Archive for April, 2007
what’s over there
April 27th, 2007
first doodle ever
April 26th, 2007

This is by my wife Nikki, drawn in one of her makeup classes (she’s in school learning special-effects movie makeup and often comes home wearing beards or bizarre noses). She told me that she’s always wanted to be able to doodle, but over the years has never been able to come up with anything particularly interesting — interlocking lines, or curlicues at best.
However, she’s been doing a lot of drawing and rendering for her various class assignments, and so she’s been flexing that drawing muscle in new and exciting ways. She was positively glowing when she came home and announced that she had actually generated this fun little guy during a lecture in class. Ladies and gentlemen, Nikki’s first doodle.
Everyone has different levels of intrinsic drawing talent, but anyone can learn to draw — really it’s much more about practice than pure inborn talent.

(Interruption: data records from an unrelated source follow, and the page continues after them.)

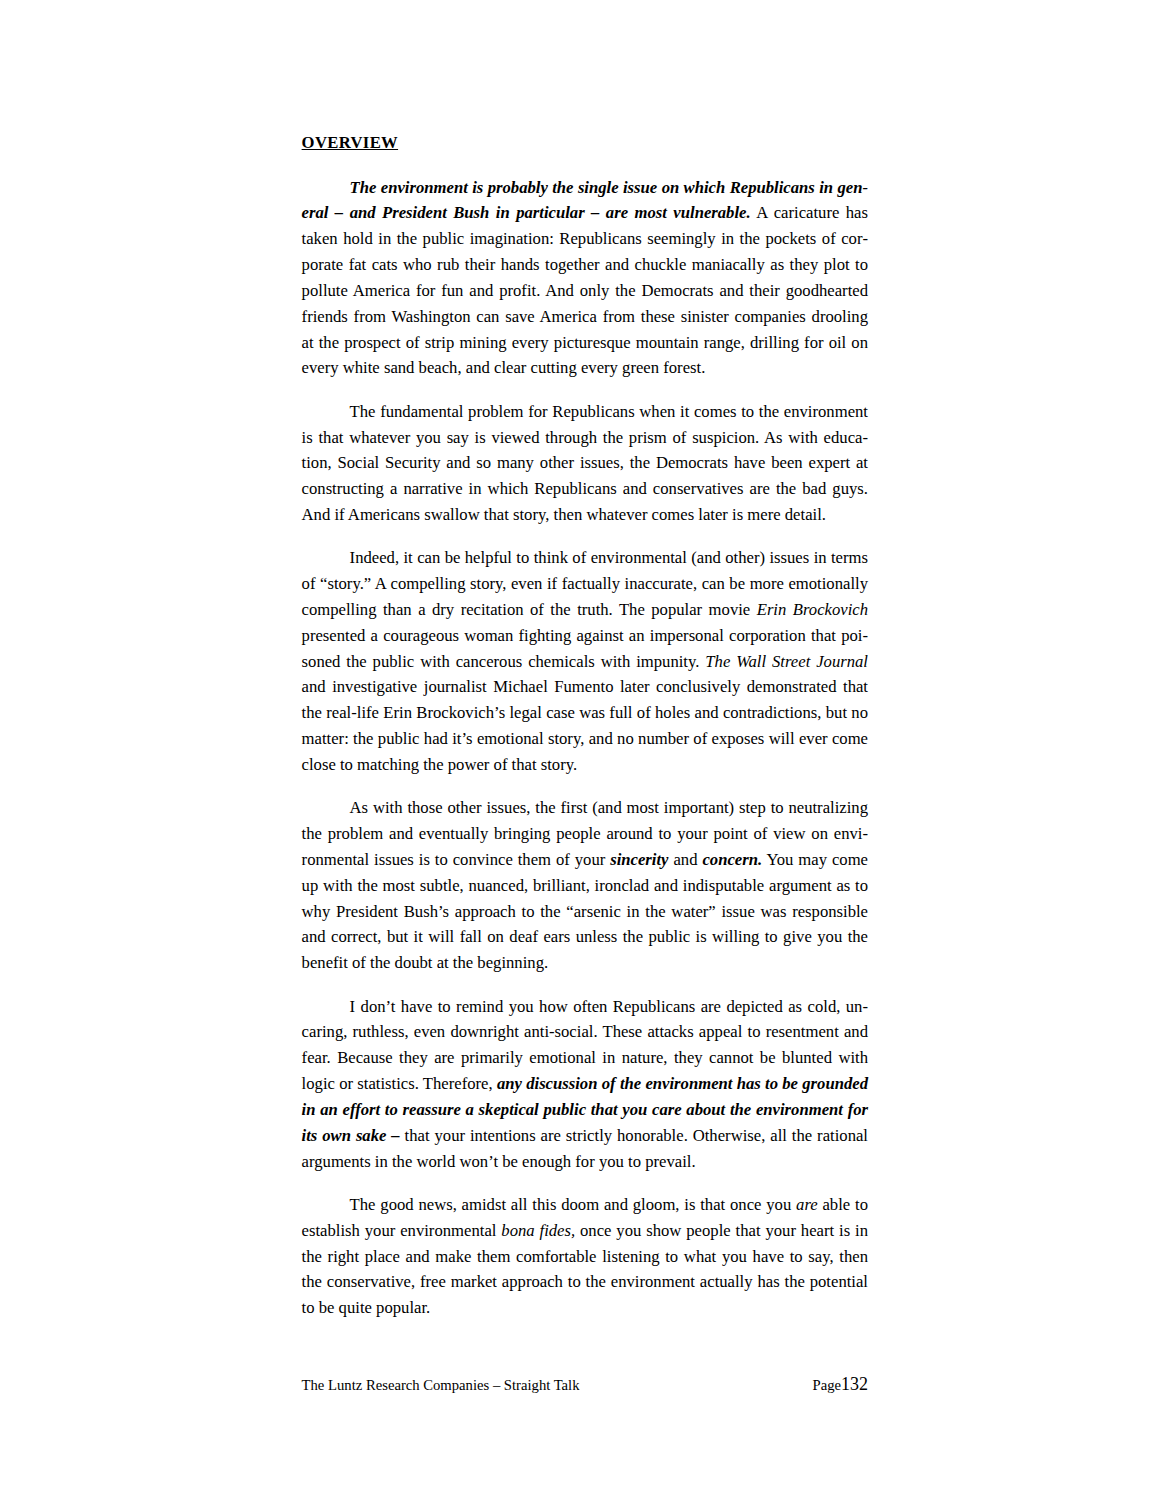OVERVIEW
The environment is probably the single issue on which Republicans in general – and President Bush in particular – are most vulnerable. A caricature has taken hold in the public imagination: Republicans seemingly in the pockets of corporate fat cats who rub their hands together and chuckle maniacally as they plot to pollute America for fun and profit. And only the Democrats and their goodhearted friends from Washington can save America from these sinister companies drooling at the prospect of strip mining every picturesque mountain range, drilling for oil on every white sand beach, and clear cutting every green forest.
The fundamental problem for Republicans when it comes to the environment is that whatever you say is viewed through the prism of suspicion. As with education, Social Security and so many other issues, the Democrats have been expert at constructing a narrative in which Republicans and conservatives are the bad guys. And if Americans swallow that story, then whatever comes later is mere detail.
Indeed, it can be helpful to think of environmental (and other) issues in terms of “story.” A compelling story, even if factually inaccurate, can be more emotionally compelling than a dry recitation of the truth. The popular movie Erin Brockovich presented a courageous woman fighting against an impersonal corporation that poisoned the public with cancerous chemicals with impunity. The Wall Street Journal and investigative journalist Michael Fumento later conclusively demonstrated that the real-life Erin Brockovich’s legal case was full of holes and contradictions, but no matter: the public had it’s emotional story, and no number of exposes will ever come close to matching the power of that story.
As with those other issues, the first (and most important) step to neutralizing the problem and eventually bringing people around to your point of view on environmental issues is to convince them of your sincerity and concern. You may come up with the most subtle, nuanced, brilliant, ironclad and indisputable argument as to why President Bush’s approach to the “arsenic in the water” issue was responsible and correct, but it will fall on deaf ears unless the public is willing to give you the benefit of the doubt at the beginning.
I don’t have to remind you how often Republicans are depicted as cold, uncaring, ruthless, even downright anti-social. These attacks appeal to resentment and fear. Because they are primarily emotional in nature, they cannot be blunted with logic or statistics. Therefore, any discussion of the environment has to be grounded in an effort to reassure a skeptical public that you care about the environment for its own sake – that your intentions are strictly honorable. Otherwise, all the rational arguments in the world won’t be enough for you to prevail.
The good news, amidst all this doom and gloom, is that once you are able to establish your environmental bona fides, once you show people that your heart is in the right place and make them comfortable listening to what you have to say, then the conservative, free market approach to the environment actually has the potential to be quite popular.
The Luntz Research Companies – Straight Talk Page132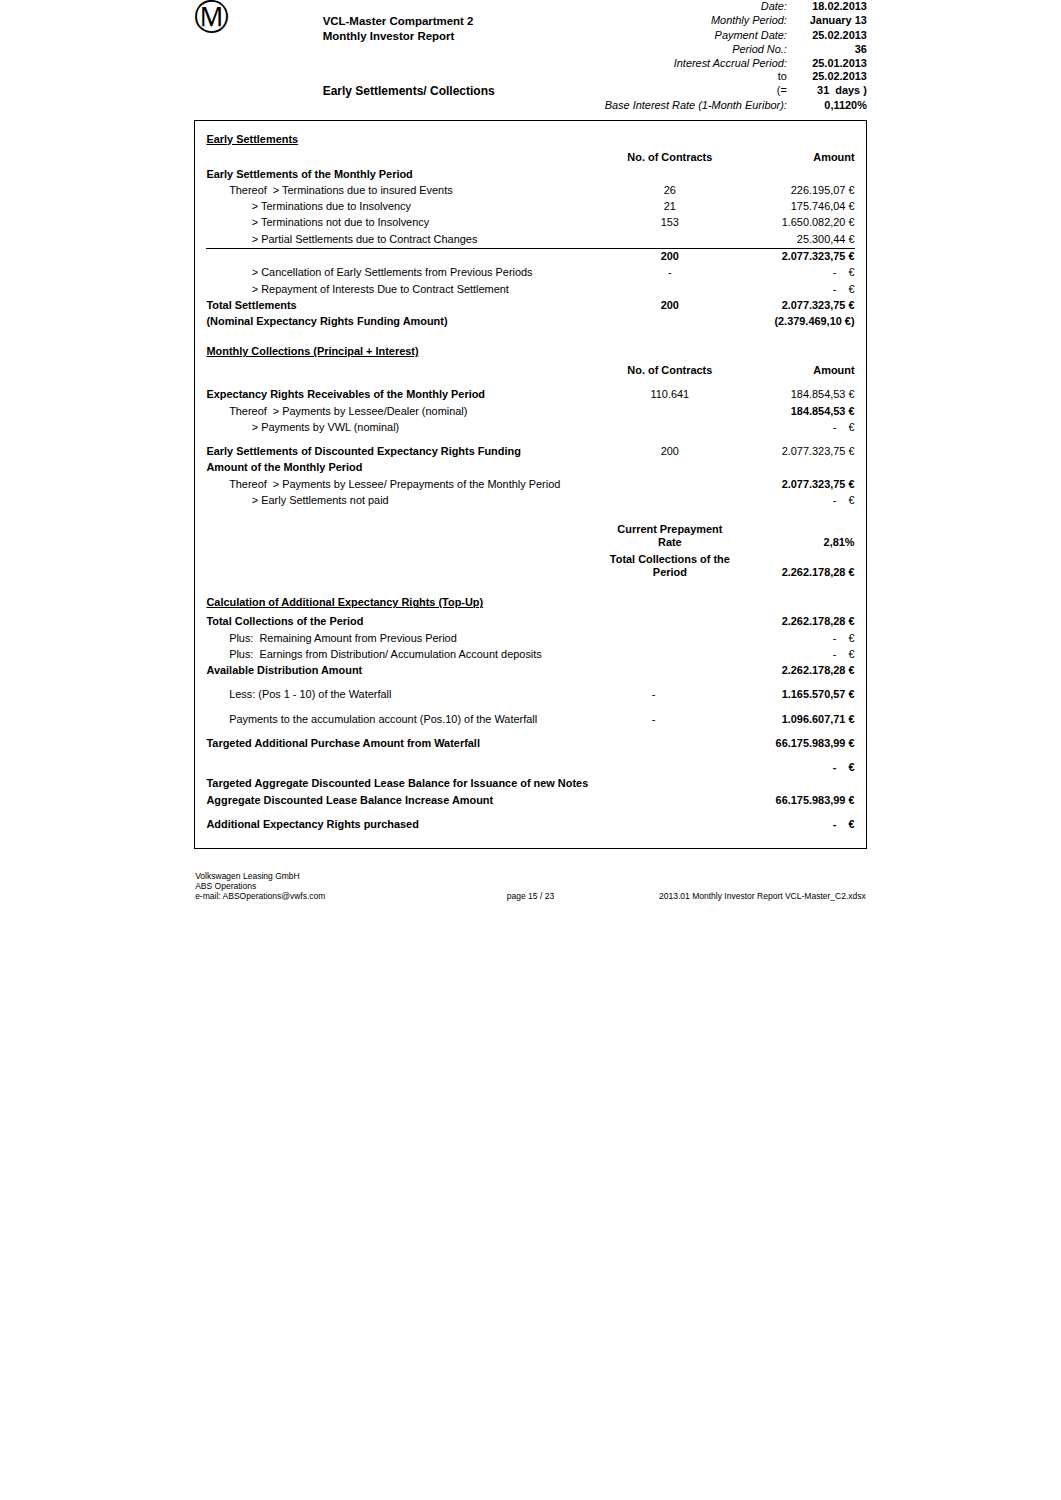| Ⓜ | / / Date: / 18.02.2013 / / VCL-Master Compartment 2 / Monthly Period: / January 13 / / Monthly Investor Report / Payment Date: / 25.02.2013 / / / Period No.: / 36 / / / Interest Accrual Period: / 25.01.2013 / / / to / 25.02.2013 / / Early Settlements/ Collections / (= / 31 days ) / / / Base Interest Rate (1-Month Euribor): / 0,1120% / |
Early Settlements
| | No. of Contracts | Amount |
| Early Settlements of the Monthly Period | | |
| Thereof > Terminations due to insured Events | 26 | 226.195,07 € |
| > Terminations due to Insolvency | 21 | 175.746,04 € |
| > Terminations not due to Insolvency | 153 | 1.650.082,20 € |
| > Partial Settlements due to Contract Changes | | 25.300,44 € |
| | 200 | 2.077.323,75 € |
| > Cancellation of Early Settlements from Previous Periods | - | - € |
| > Repayment of Interests Due to Contract Settlement | | - € |
| Total Settlements | 200 | 2.077.323,75 € |
| (Nominal Expectancy Rights Funding Amount) | | (2.379.469,10 €) |
Monthly Collections (Principal + Interest)
| | No. of Contracts | Amount |
| Expectancy Rights Receivables of the Monthly Period | 110.641 | 184.854,53 € |
| Thereof > Payments by Lessee/Dealer (nominal) | | 184.854,53 € |
| > Payments by VWL (nominal) | | - € |
| Early Settlements of Discounted Expectancy Rights Funding | 200 | 2.077.323,75 € |
| Amount of the Monthly Period | | |
| Thereof > Payments by Lessee/ Prepayments of the Monthly Period | | 2.077.323,75 € |
| > Early Settlements not paid | | - € |
| | Current Prepayment Rate | 2,81% |
| | Total Collections of the Period | 2.262.178,28 € |
Calculation of Additional Expectancy Rights (Top-Up)
| Total Collections of the Period | | 2.262.178,28 € |
| Plus: Remaining Amount from Previous Period | | - € |
| Plus: Earnings from Distribution/ Accumulation Account deposits | | - € |
| Available Distribution Amount | | 2.262.178,28 € |
| Less: (Pos 1 - 10) of the Waterfall | - | 1.165.570,57 € |
| Payments to the accumulation account (Pos.10) of the Waterfall | - | 1.096.607,71 € |
| Targeted Additional Purchase Amount from Waterfall | | 66.175.983,99 € |
| | | - € |
| Targeted Aggregate Discounted Lease Balance for Issuance of new Notes | | |
| Aggregate Discounted Lease Balance Increase Amount | | 66.175.983,99 € |
| Additional Expectancy Rights purchased | | - € |
| Volkswagen Leasing GmbH ABS Operations e-mail: ABSOperations@vwfs.com | page 15 / 23 | 2013.01 Monthly Investor Report VCL-Master_C2.xdsx |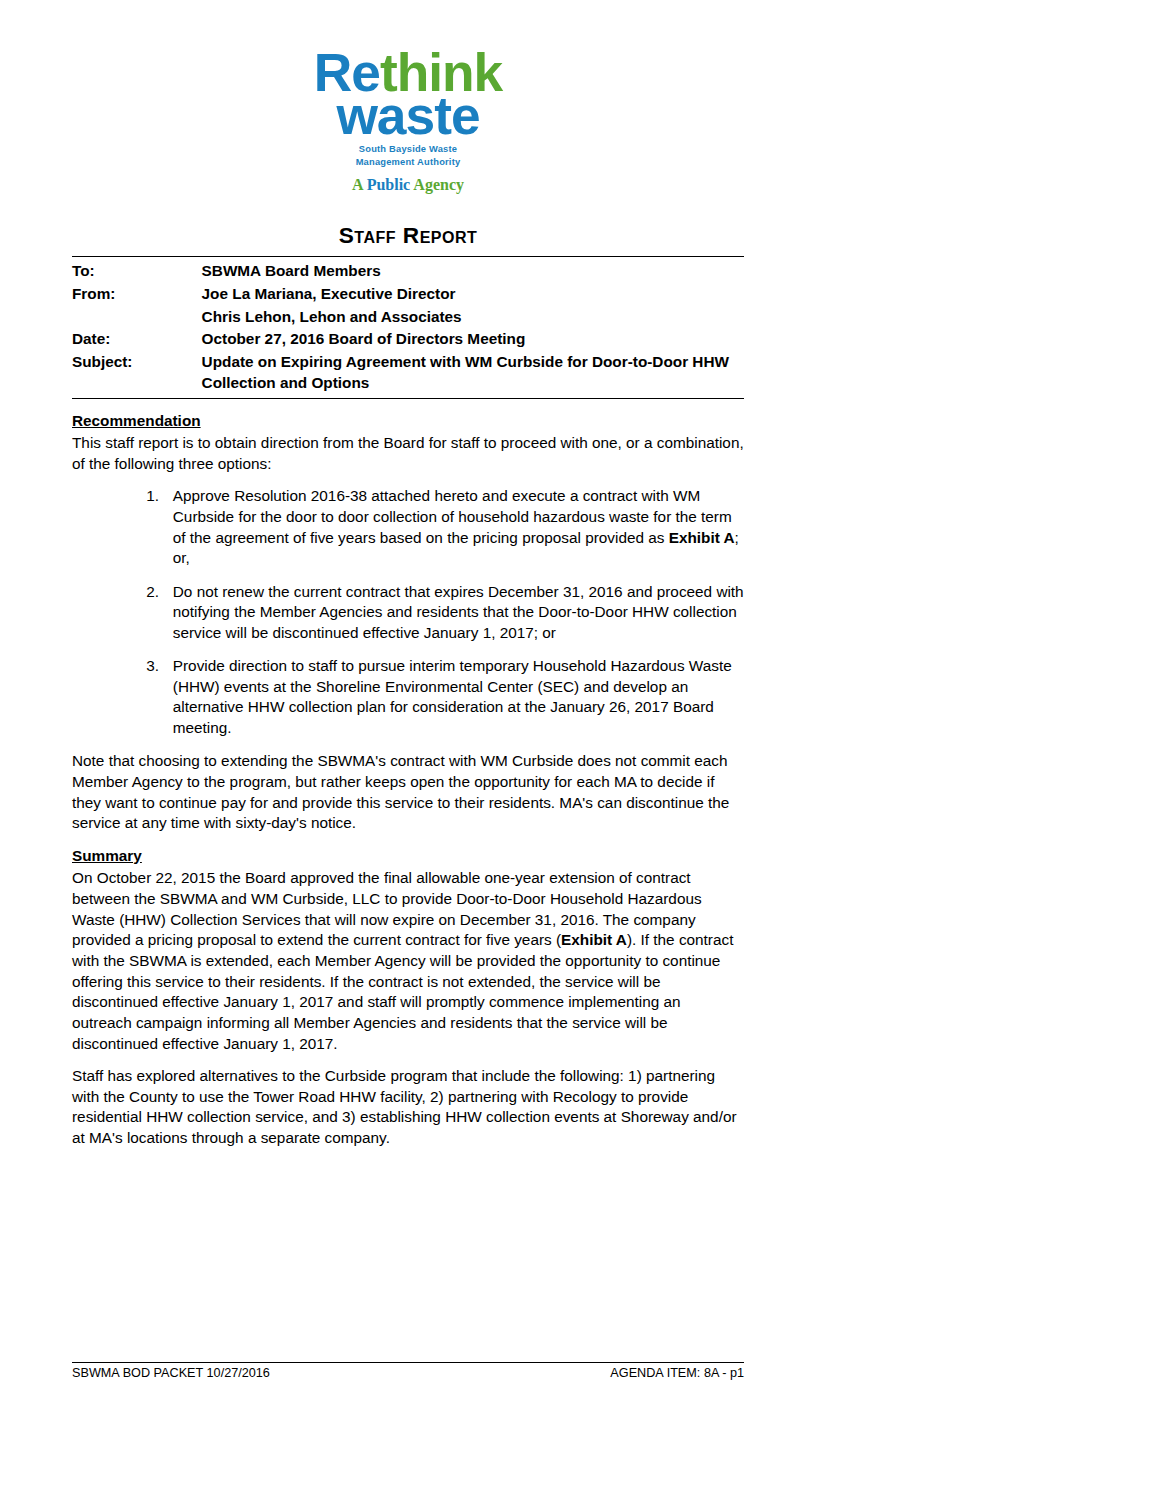Rethink
waste
South Bayside Waste
Management Authority
A Public Agency
Staff Report
| To: | SBWMA Board Members |
| From: | Joe La Mariana, Executive Director |
| | Chris Lehon, Lehon and Associates |
| Date: | October 27, 2016 Board of Directors Meeting |
| Subject: | Update on Expiring Agreement with WM Curbside for Door-to-Door HHW Collection and Options |
Recommendation
This staff report is to obtain direction from the Board for staff to proceed with one, or a combination, of the following three options:
Approve Resolution 2016-38 attached hereto and execute a contract with WM Curbside for the door to door collection of household hazardous waste for the term of the agreement of five years based on the pricing proposal provided as Exhibit A; or,
Do not renew the current contract that expires December 31, 2016 and proceed with notifying the Member Agencies and residents that the Door-to-Door HHW collection service will be discontinued effective January 1, 2017; or
Provide direction to staff to pursue interim temporary Household Hazardous Waste (HHW) events at the Shoreline Environmental Center (SEC) and develop an alternative HHW collection plan for consideration at the January 26, 2017 Board meeting.
Note that choosing to extending the SBWMA's contract with WM Curbside does not commit each Member Agency to the program, but rather keeps open the opportunity for each MA to decide if they want to continue pay for and provide this service to their residents. MA's can discontinue the service at any time with sixty-day's notice.
Summary
On October 22, 2015 the Board approved the final allowable one-year extension of contract between the SBWMA and WM Curbside, LLC to provide Door-to-Door Household Hazardous Waste (HHW) Collection Services that will now expire on December 31, 2016. The company provided a pricing proposal to extend the current contract for five years (Exhibit A). If the contract with the SBWMA is extended, each Member Agency will be provided the opportunity to continue offering this service to their residents. If the contract is not extended, the service will be discontinued effective January 1, 2017 and staff will promptly commence implementing an outreach campaign informing all Member Agencies and residents that the service will be discontinued effective January 1, 2017.
Staff has explored alternatives to the Curbside program that include the following: 1) partnering with the County to use the Tower Road HHW facility, 2) partnering with Recology to provide residential HHW collection service, and 3) establishing HHW collection events at Shoreway and/or at MA's locations through a separate company.
SBWMA BOD PACKET 10/27/2016 AGENDA ITEM: 8A - p1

Some have an easier time than others, but learning the skill isn’t off-limits to anyone willing to put in the time.
hatched!
April 25th, 2007
happy birthday
April 24th, 2007

This is pretty typical of the sort of things that filled all of my school notebooks my entire life.
tiny slashes feel like papercuts
April 23rd, 2007

Sometimes the tiniest drawings can have a weird sort of energy all their own. I think I was reading a lot of Blade of the Immortal around this time (probably about 2001).
grab yer ankles
April 19th, 2007

I am firmly of the opinion that drawings from life (even poor ones) have more artistic liveliness than drawings from photographs. The process of transposing three dimensions into two gives the work an energy that cannot arise from simply copying shapes from paper.
Over time, drawings from life continue to live on and remain in many ways vibrant, regardless of whether or not they resemble the model. And often an expressive resemblance to the model remains even when details are inaccurate — this can be seen most clearly after the passage of time, when the drawing can no longer compared to the real thing in front of it.
that is not ALF
April 19th, 2007

Old sketchbook! I date this to early 2000.
I’ve got tons of weird stuff in old sketchbooks, but I don’t know how much of it is interesting to anyone besides myself. When I find things like this, though, I know I have to share.
My drawing skill today (in an age when I do not typically draw every day) is probably greater than it was in 2000, but not by leaps and bounds, like my skill in 2000 was over my skill in, say, 1995. I guess everything plateaus at some point?
afi & skade
April 18th, 2007

Old sketchbook time! These were characters from a ridiculous short film project that my friend Stephen and I made in about 1999. I got nostalgic and drew this in early 2000.